I am, undoubtedly, finally, charismatic.
But do you know what I found?
I found that now that I have an understanding of which social rules serve which functions -- Now that I have an understanding of just how much damage my awkwardness was doing to people, well,
I found that, actually, my awkwardness never really hurt anyone at all. People were just judgmental dicks to me about it.
Now that I have the skill-level to (most of the time) creatively vocalize what is in my head as soon as I think it and without fear, I can confirm once and for all what I had always suspected:
I was worth talking to when I was quiet.
I was worth talking to when I was awkward, and when the words in my head took time and patience to hear, and when most of my jokes didn't land. I was worth talking to the whole time.
So I just... I hope that if you've ever wondered whether you are worth communicating with, the answer is yes. Absolutely yes. Each of us has a soul worth sharing - and if you and I were talking, I would happily wait for you to speak (or communicate in other ways) without condescending, and I would never shame you for that harmless awkwardness that so many people feel the need to violently stomp out.
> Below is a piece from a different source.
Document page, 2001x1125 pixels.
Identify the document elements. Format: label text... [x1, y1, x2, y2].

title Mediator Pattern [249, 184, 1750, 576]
You are worth talking to. You just are. And you deserve people who will speak to you with kindness, with patience, and with the basic immutable respect owed to all people.
(I talk about this with some frequency, both on tumblr and in real life. At some point, maybe I'll gather all my thoughts on the matter into one post. At some point, I wrote about my personal experience trying to build my social skill. But I felt the need to say at least a little bit tonight after seeing this other lovely post, and I'm glad I did. It will happen again.)